Vayeshvu lefanav habejor kivejorato vehatsa'ir kitse'irato vayitmehu ha'anashim ish el-re'ehu.

43:34 Y distribuyó José de delante de sí porciones para ellos; mas la porción de Benjamín excedía a las porciones de cualquiera de ellos en los cinco tantos. Y bebieron con él hasta embriagarse.

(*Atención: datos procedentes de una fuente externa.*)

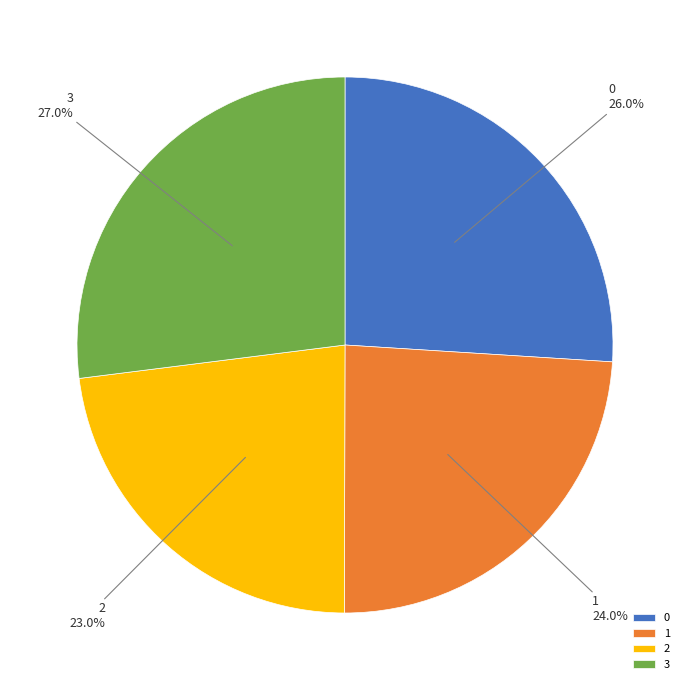

The 3 slice represents 27% of the pie. True or false?

True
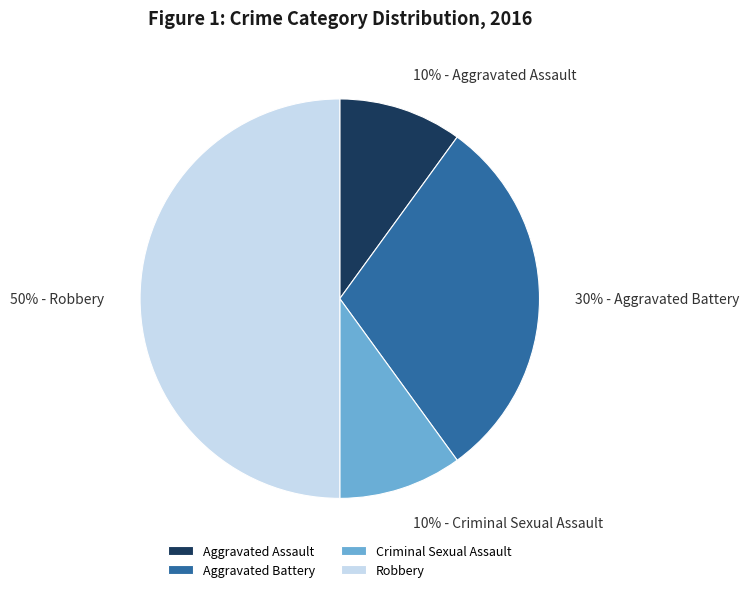

Which has a higher value, Aggravated Assault or Aggravated Battery?

Aggravated Battery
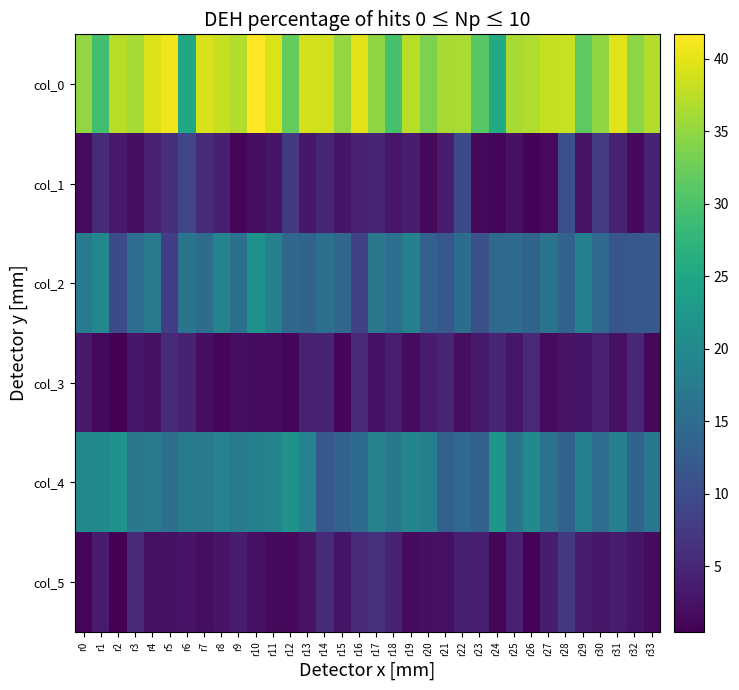

Reading left to right, transcribe all the data shown in this chart.

col_0: r0=35.0	r1=29.2	r2=37.2	r3=36.2	r4=39.5	r5=40.8	r6=25.0	r7=39.2	r8=38.0	r9=37.0	r10=41.7	r11=39.5	r12=32.0	r13=39.0	r14=38.8	r15=35.0	r16=39.8	r17=34.8	r18=29.8	r19=37.2	r20=33.5	r21=36.2	r22=36.5	r23=31.0	r24=25.7	r25=36.3	r26=36.8	r27=38.0	r28=38.2	r29=31.5	r30=34.8	r31=39.8	r32=34.5	r33=37.0
col_1: r0=1.7	r1=5.5	r2=3.3	r3=2.2	r4=4.5	r5=6.0	r6=9.2	r7=5.4	r8=4.1	r9=1.2	r10=2.0	r11=2.9	r12=7.5	r13=3.1	r14=4.8	r15=2.7	r16=4.4	r17=4.8	r18=3.0	r19=3.7	r20=1.5	r21=3.8	r22=9.7	r23=1.4	r24=1.2	r25=2.5	r26=0.8	r27=1.7	r28=10.5	r29=2.6	r30=7.8	r31=4.3	r32=1.5	r33=4.6
col_2: r0=17.5	r1=19.8	r2=9.7	r3=15.2	r4=17.5	r5=8.0	r6=16.3	r7=15.0	r8=19.0	r9=15.8	r10=21.7	r11=18.5	r12=14.0	r13=13.8	r14=15.8	r15=14.0	r16=8.5	r17=16.8	r18=15.5	r19=18.5	r20=13.2	r21=11.7	r22=15.0	r23=10.7	r24=14.5	r25=15.0	r26=13.8	r27=16.2	r28=13.5	r29=18.2	r30=14.5	r31=11.5	r32=11.8	r33=12.0
col_3: r0=3.3	r1=1.3	r2=0.5	r3=3.1	r4=2.3	r5=5.4	r6=4.6	r7=2.1	r8=1.0	r9=1.9	r10=1.7	r11=1.7	r12=1.2	r13=4.3	r14=4.4	r15=1.2	r16=5.3	r17=2.5	r18=3.9	r19=1.8	r20=3.7	r21=4.7	r22=2.1	r23=3.4	r24=4.9	r25=3.0	r26=5.4	r27=1.6	r28=2.6	r29=2.8	r30=4.3	r31=2.3	r32=5.1	r33=1.4
col_4: r0=20.0	r1=20.0	r2=21.5	r3=16.8	r4=17.5	r5=15.8	r6=17.7	r7=17.5	r8=18.7	r9=17.2	r10=18.5	r11=19.0	r12=21.5	r13=18.8	r14=11.8	r15=13.5	r16=15.0	r17=18.8	r18=17.0	r19=19.2	r20=18.2	r21=13.3	r22=14.5	r23=13.3	r24=22.3	r25=16.5	r26=20.0	r27=16.0	r28=13.5	r29=18.2	r30=15.2	r31=18.5	r32=13.8	r33=16.7
col_5: r0=1.2	r1=3.7	r2=0.5	r3=5.4	r4=2.3	r5=2.5	r6=2.9	r7=2.1	r8=2.6	r9=3.6	r10=2.5	r11=1.6	r12=1.5	r13=2.6	r14=5.6	r15=2.9	r16=5.5	r17=6.3	r18=4.4	r19=1.8	r20=2.2	r21=2.4	r22=4.2	r23=4.1	r24=1.2	r25=4.3	r26=0.8	r27=3.7	r28=7.4	r29=3.7	r30=3.1	r31=3.8	r32=2.9	r33=1.7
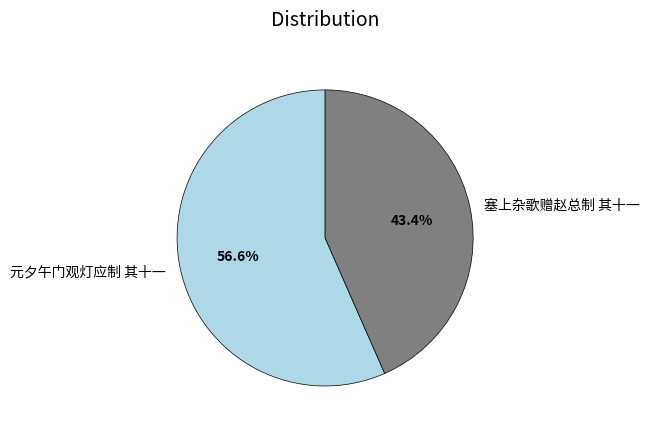

Rank the categories by value from highest to lowest.

元夕午门观灯应制 其十一, 塞上杂歌赠赵总制 其十一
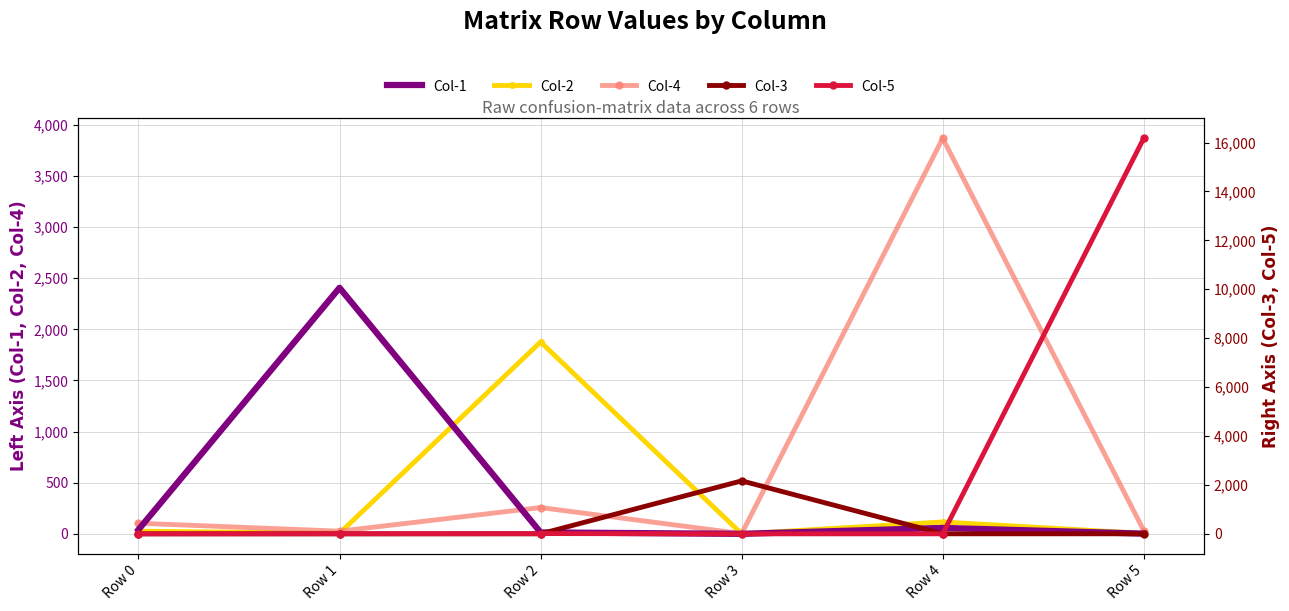

Is the value of Col-3 at Row 4 greater than the value of Col-2 at Row 3?

Yes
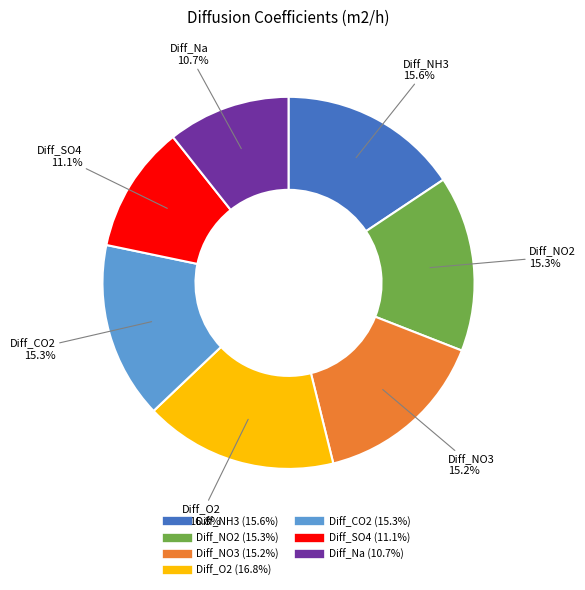

The Diff_NO3 slice represents 3% of the pie. True or false?

False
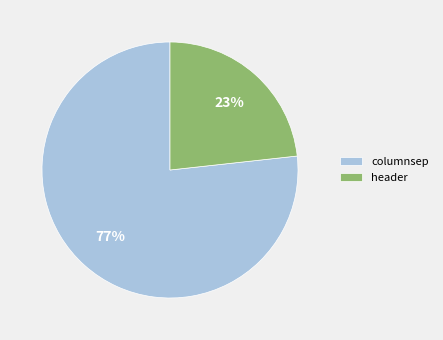

The columnsep slice represents 63% of the pie. True or false?

False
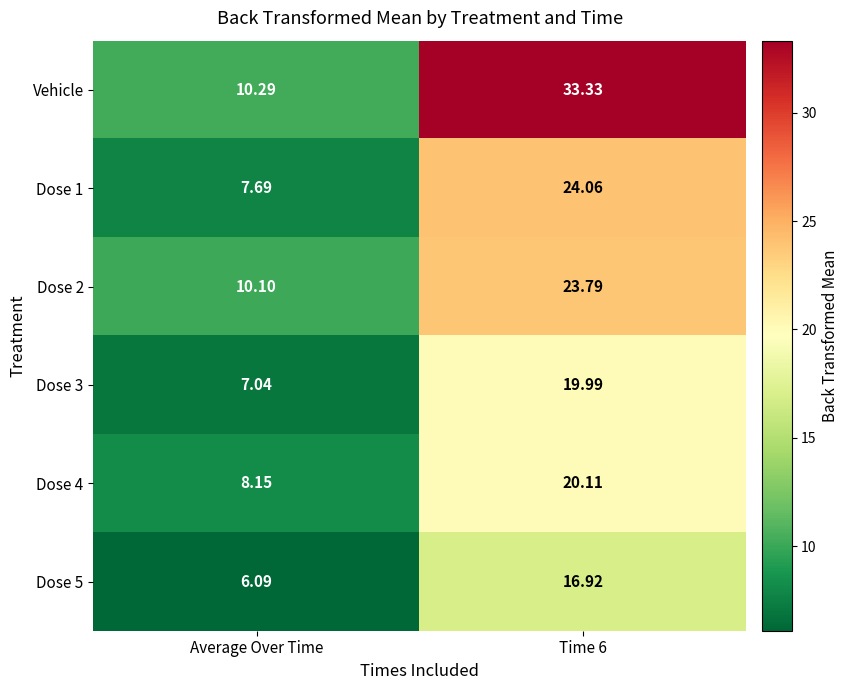

Which category has the lowest value in the Dose 1 series?

Average Over Time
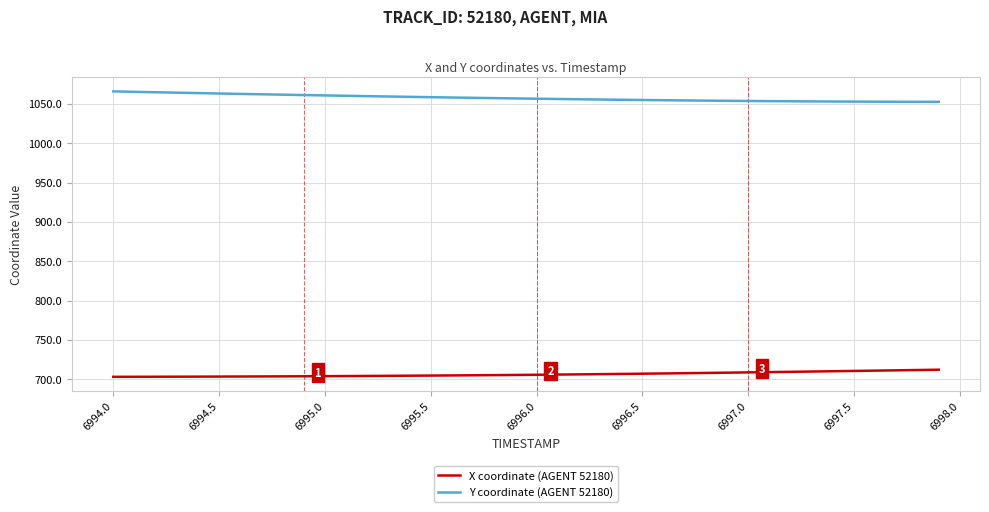

What is the average value of the Y coordinate (AGENT 52180) series?

1057.8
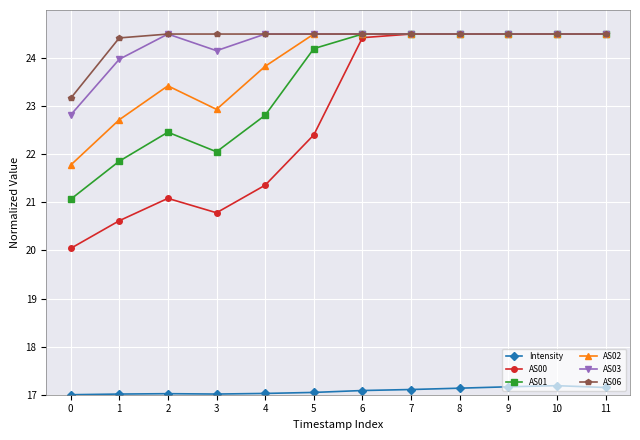

What is the approximate value of AS06 at 5?

24.5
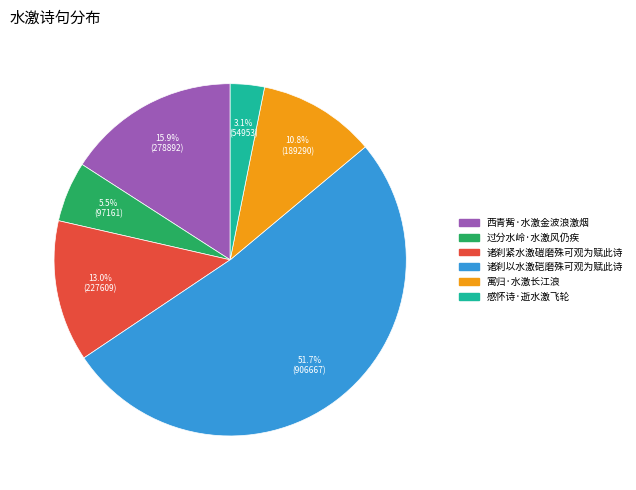

What percentage is NOT represented by 诸刹以水激硙磨殊可观为赋此诗?

48.3%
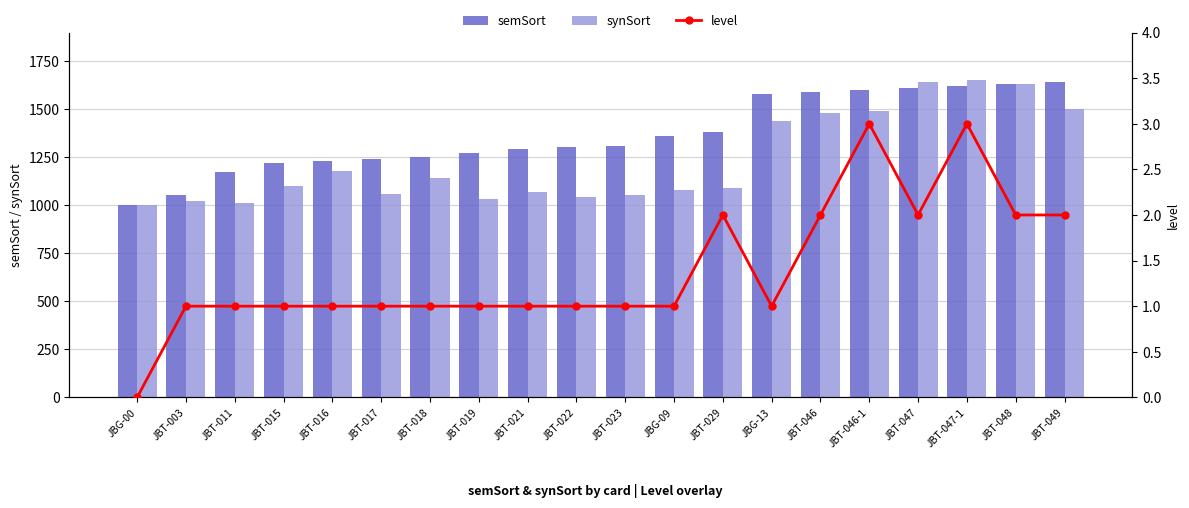

The level series shows 2 at JBT-048. True or false?

True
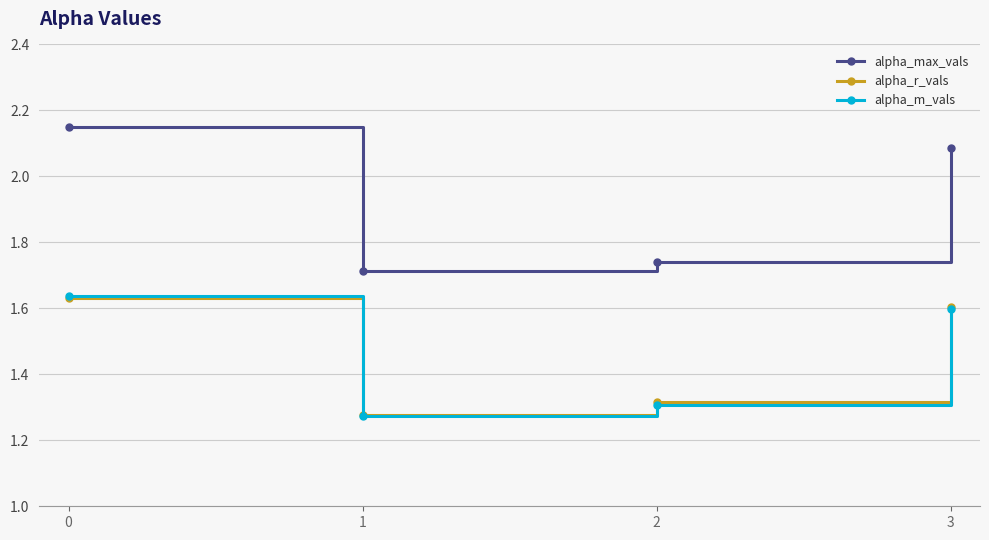

Which series has the largest total across all categories?

alpha_max_vals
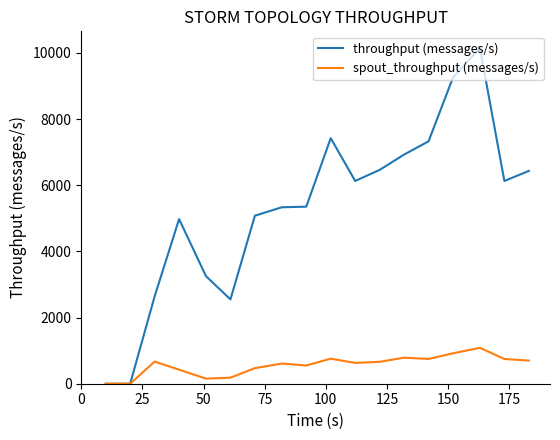

What is the highest value of the throughput (messages/s) series?

10147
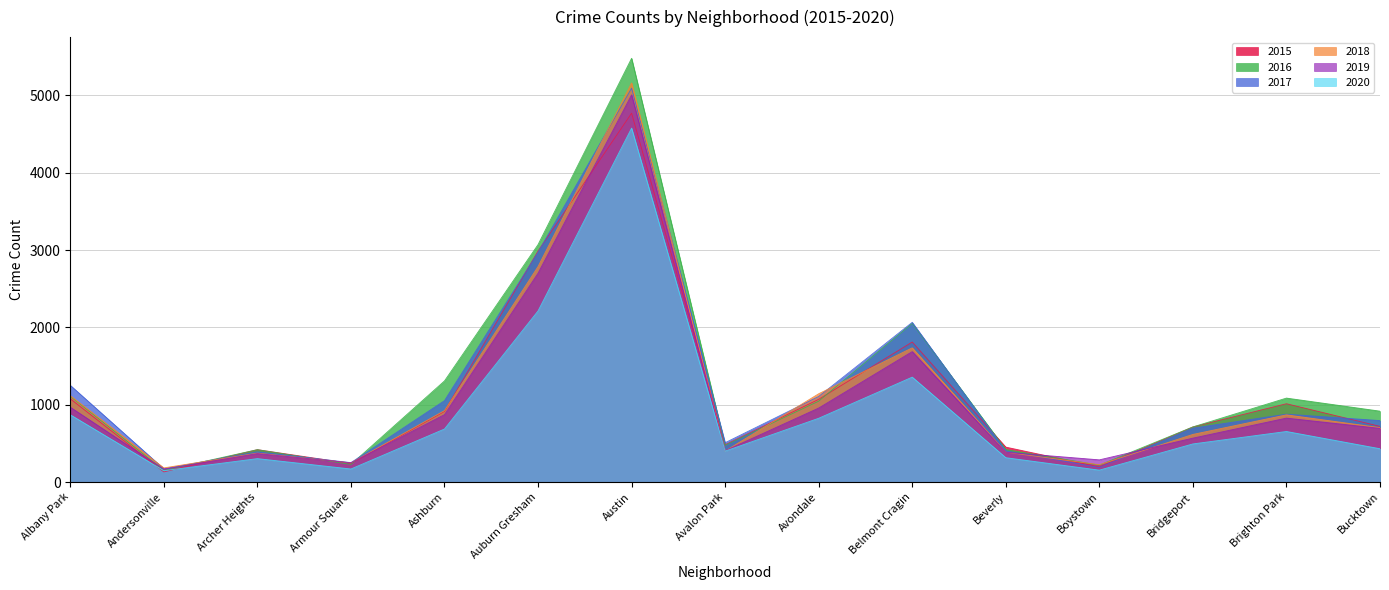

True or false: 2016 has a value of 4806 at Auburn Gresham.

False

Vayisa mas'ot me'et panav alehem vaterev mas'at Binyamin mimas'ot kulam jamesh yadot vayishtu vayishkeru imo.

 

Comentario:

1

   Las palabras de Judá convencieron más a su padre que las de Rubén, puesto que eran más lógicas. Además Jacob tenía más confianza en el primero, razón por la cual consintió entregarle a Benjamín.

2

   Todos estos productos eran raros en Egipto..

3

   Las narraciones de las cuatro últimas Parashiyot (secciones sabatinas) del Génesis, tienen como finalidad principal la de mostrarnos de qué manera los hijos de Israel llegaron a Egipto; ésta es la idea central. Lejos estaban los hermanos de José de imaginar que al venderle a los mercaderes que se dirigían a Egipto, sellaban su propio destino. En todos los actos del hombre entra en acción la Providencia que dirige y encamina la historia por sus sendas morales. La disposición divina tenía que cumplirse, y para ello debían los hijos de Jacob ir a Egipto, y más tarde la familia entera, para sobrevivir al hambre que reinaba en la tierra de Canaán. Finalmente debería realizarse la profecía de Dios a Abraham: "Peregrina será tu descendencia en tierra que no le pertenece, y los harán servir," etc. (Génes. XV, 13).

4

   A la residencia particular de José.

5

  El Targum Onklós explica la razón por la cual los egipcios no comían juntamente con los hebreos: es porque éstos comían los animales sagrados, bueyes, carneros, etc. que los egipcios adoraban. En Egipto había rebaños en abundancia, pues los egipcios aprovechaban la leche y sus derivados. Por eso mismo, el propio Faraón se alegró al oír de José que los hijos de Jacob eran pastores, y los elevó inmediatamente a la categoría de aquéllos que tenían bajo su cuidado a los rebaños reales (cap. XLVII, 6). Con el tiempo, los mismos egipcios se acostumbraron a la tarea de criar ganado, profesión aprendida de los israelitas, y tomaron a su cargo los rebaños, por lo que llegaron a la conclusión de que había en el país muchos judíos y que podían vivir perfectamente sin ellos. Fue así como sucedió por primera vez, en tierra de Egipto, lo que debería repetirse muchas otras ocasiones en toda la larga y dolorosa historia del pueblo israelita en la diáspora.